Available data:

Start of Block

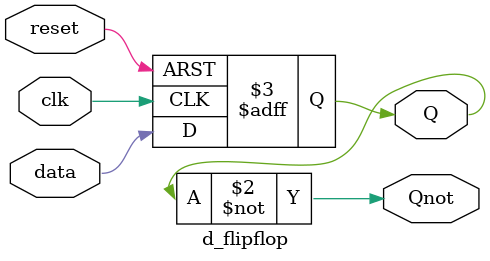
<source format=v>
module d_flipflop(
    input  data,
    input  clk,
    input  reset,
    output reg Q,
    output Qnot
);

    always @(posedge clk or posedge reset) begin
        if (reset)
            Q <= 1'b0;
        else
            Q <= data;
    end

    assign Qnot = ~Q;

endmodule

</source>
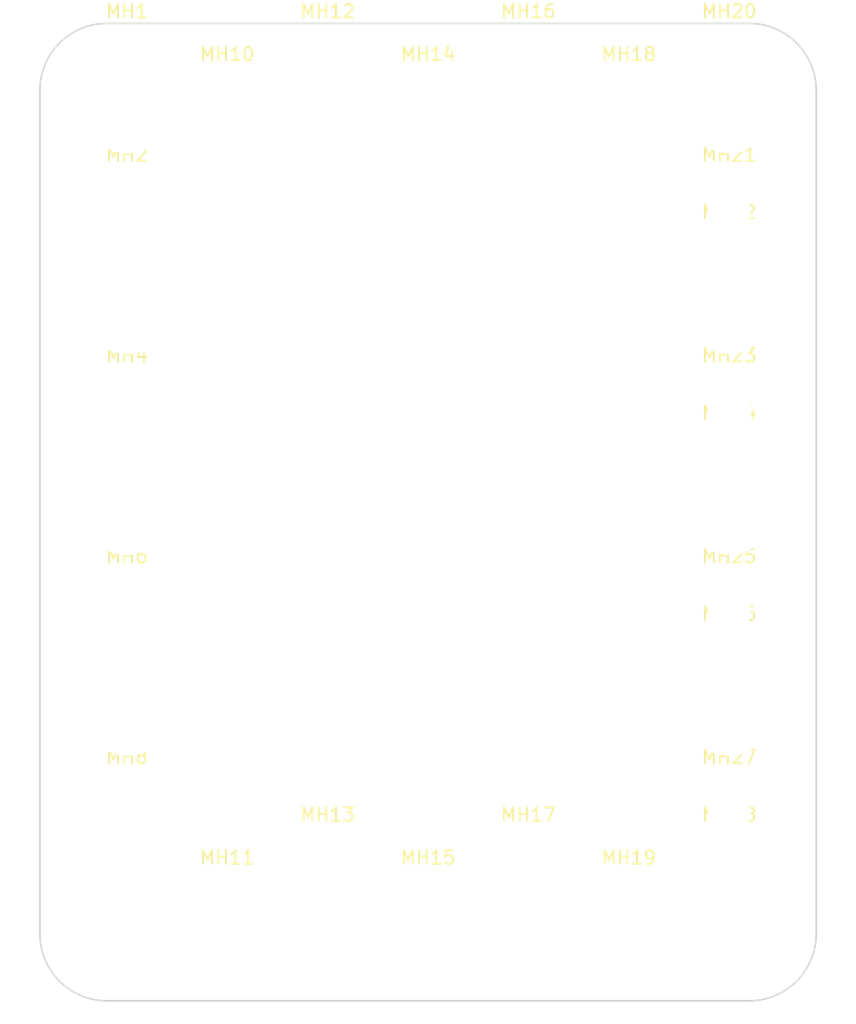
<source format=kicad_pcb>
(kicad_pcb (version 20221018) (generator pcbnew)

  (general
    (thickness 1.6)
  )

  (paper "A4")
  (layers
    (0 "F.Cu" signal)
    (31 "B.Cu" signal)
    (32 "B.Adhes" user "B.Adhesive")
    (33 "F.Adhes" user "F.Adhesive")
    (34 "B.Paste" user)
    (35 "F.Paste" user)
    (36 "B.SilkS" user "B.Silkscreen")
    (37 "F.SilkS" user "F.Silkscreen")
    (38 "B.Mask" user)
    (39 "F.Mask" user)
    (40 "Dwgs.User" user "User.Drawings")
    (41 "Cmts.User" user "User.Comments")
    (42 "Eco1.User" user "User.Eco1")
    (43 "Eco2.User" user "User.Eco2")
    (44 "Edge.Cuts" user)
    (45 "Margin" user)
    (46 "B.CrtYd" user "B.Courtyard")
    (47 "F.CrtYd" user "F.Courtyard")
    (48 "B.Fab" user)
    (49 "F.Fab" user)
    (50 "User.1" user)
    (51 "User.2" user)
    (52 "User.3" user)
    (53 "User.4" user)
    (54 "User.5" user)
    (55 "User.6" user)
    (56 "User.7" user)
    (57 "User.8" user)
    (58 "User.9" user)
  )

  (setup
    (pad_to_mask_clearance 0)
    (pcbplotparams
      (layerselection 0x00010fc_ffffffff)
      (plot_on_all_layers_selection 0x0000000_00000000)
      (disableapertmacros false)
      (usegerberextensions false)
      (usegerberattributes true)
      (usegerberadvancedattributes true)
      (creategerberjobfile true)
      (dashed_line_dash_ratio 12.000000)
      (dashed_line_gap_ratio 3.000000)
      (svgprecision 4)
      (plotframeref false)
      (viasonmask false)
      (mode 1)
      (useauxorigin false)
      (hpglpennumber 1)
      (hpglpenspeed 20)
      (hpglpendiameter 15.000000)
      (dxfpolygonmode true)
      (dxfimperialunits true)
      (dxfusepcbnewfont true)
      (psnegative false)
      (psa4output false)
      (plotreference true)
      (plotvalue true)
      (plotinvisibletext false)
      (sketchpadsonfab false)
      (subtractmaskfromsilk false)
      (outputformat 1)
      (mirror false)
      (drillshape 1)
      (scaleselection 1)
      (outputdirectory "")
    )
  )

  (net 0 "")

  (footprint "MountingHole_6.4mm_M6" (layer "F.Cu") (at -22.5 -30.0))

  (footprint "MountingHole_3.2mm_M3" (layer "F.Cu") (at -22.5 -22.5))

  (footprint "MountingHole_6.4mm_M6" (layer "F.Cu") (at -22.5 -15.0))

  (footprint "MountingHole_3.2mm_M3" (layer "F.Cu") (at -22.5 -7.5))

  (footprint "MountingHole_6.4mm_M6" (layer "F.Cu") (at -22.5 0.0))

  (footprint "MountingHole_3.2mm_M3" (layer "F.Cu") (at -22.5 7.5))

  (footprint "MountingHole_6.4mm_M6" (layer "F.Cu") (at -22.5 15.0))

  (footprint "MountingHole_3.2mm_M3" (layer "F.Cu") (at -22.5 22.5))

  (footprint "MountingHole_6.4mm_M6" (layer "F.Cu") (at -22.5 30.0))

  (footprint "MountingHole_3.2mm_M3" (layer "F.Cu") (at -15.0 -30.0))

  (footprint "MountingHole_3.2mm_M3" (layer "F.Cu") (at -15.0 30.0))

  (footprint "MountingHole_6.4mm_M6" (layer "F.Cu") (at -7.5 -30.0))

  (footprint "MountingHole_6.4mm_M6" (layer "F.Cu") (at -7.5 30.0))

  (footprint "MountingHole_3.2mm_M3" (layer "F.Cu") (at 0.0 -30.0))

  (footprint "MountingHole_3.2mm_M3" (layer "F.Cu") (at 0.0 30.0))

  (footprint "MountingHole_6.4mm_M6" (layer "F.Cu") (at 7.5 -30.0))

  (footprint "MountingHole_6.4mm_M6" (layer "F.Cu") (at 7.5 30.0))

  (footprint "MountingHole_3.2mm_M3" (layer "F.Cu") (at 15.0 -30.0))

  (footprint "MountingHole_3.2mm_M3" (layer "F.Cu") (at 15.0 30.0))

  (footprint "MountingHole_6.4mm_M6" (layer "F.Cu") (at 22.5 -30.0))

  (footprint "MountingHole_3.2mm_M3" (layer "F.Cu") (at 22.5 -22.5))

  (footprint "MountingHole_6.4mm_M6" (layer "F.Cu") (at 22.5 -15.0))

  (footprint "MountingHole_3.2mm_M3" (layer "F.Cu") (at 22.5 -7.5))

  (footprint "MountingHole_6.4mm_M6" (layer "F.Cu") (at 22.5 0.0))

  (footprint "MountingHole_3.2mm_M3" (layer "F.Cu") (at 22.5 7.5))

  (footprint "MountingHole_6.4mm_M6" (layer "F.Cu") (at 22.5 15.0))

  (footprint "MountingHole_3.2mm_M3" (layer "F.Cu") (at 22.5 22.5))

  (footprint "MountingHole_6.4mm_M6" (layer "F.Cu") (at 22.5 30.0))

  (gr_line (start -24.0 -36.5) (end 24.0 -36.5) (layer "Edge.Cuts") (width 0.12))
  (gr_line (start -24.0 36.5) (end 24.0 36.5) (layer "Edge.Cuts") (width 0.12))
  (gr_line (start -29.0 -31.5) (end -29.0 31.5) (layer "Edge.Cuts") (width 0.12))
  (gr_line (start 29.0 -31.5) (end 29.0 31.5) (layer "Edge.Cuts") (width 0.12))
  (gr_arc (start -29.0 -31.5) (mid -27.535533905932738 -35.03553390593274) (end -24.0 -36.5) (layer "Edge.Cuts") (width 0.12))
  (gr_arc (start 29.0 -31.5) (mid 27.535533905932738 -35.03553390593274) (end 24.0 -36.5) (layer "Edge.Cuts") (width 0.12))
  (gr_arc (start 29.0 31.5) (mid 27.535533905932738 35.03553390593274) (end 24.0 36.5) (layer "Edge.Cuts") (width 0.12))
  (gr_arc (start -29.0 31.5) (mid -27.535533905932738 35.03553390593274) (end -24.0 36.5) (layer "Edge.Cuts") (width 0.12))

)

</source>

End of Block

How to complete this task: Give only the lines from the one holding "(at 7.5 -30.0))" through the one holding "(at 22.5 -30.0))", each restated exactly as it appears above.

Solution to this task:
  (footprint "MountingHole_6.4mm_M6" (layer "F.Cu") (at 7.5 -30.0))

  (footprint "MountingHole_6.4mm_M6" (layer "F.Cu") (at 7.5 30.0))

  (footprint "MountingHole_3.2mm_M3" (layer "F.Cu") (at 15.0 -30.0))

  (footprint "MountingHole_3.2mm_M3" (layer "F.Cu") (at 15.0 30.0))

  (footprint "MountingHole_6.4mm_M6" (layer "F.Cu") (at 22.5 -30.0))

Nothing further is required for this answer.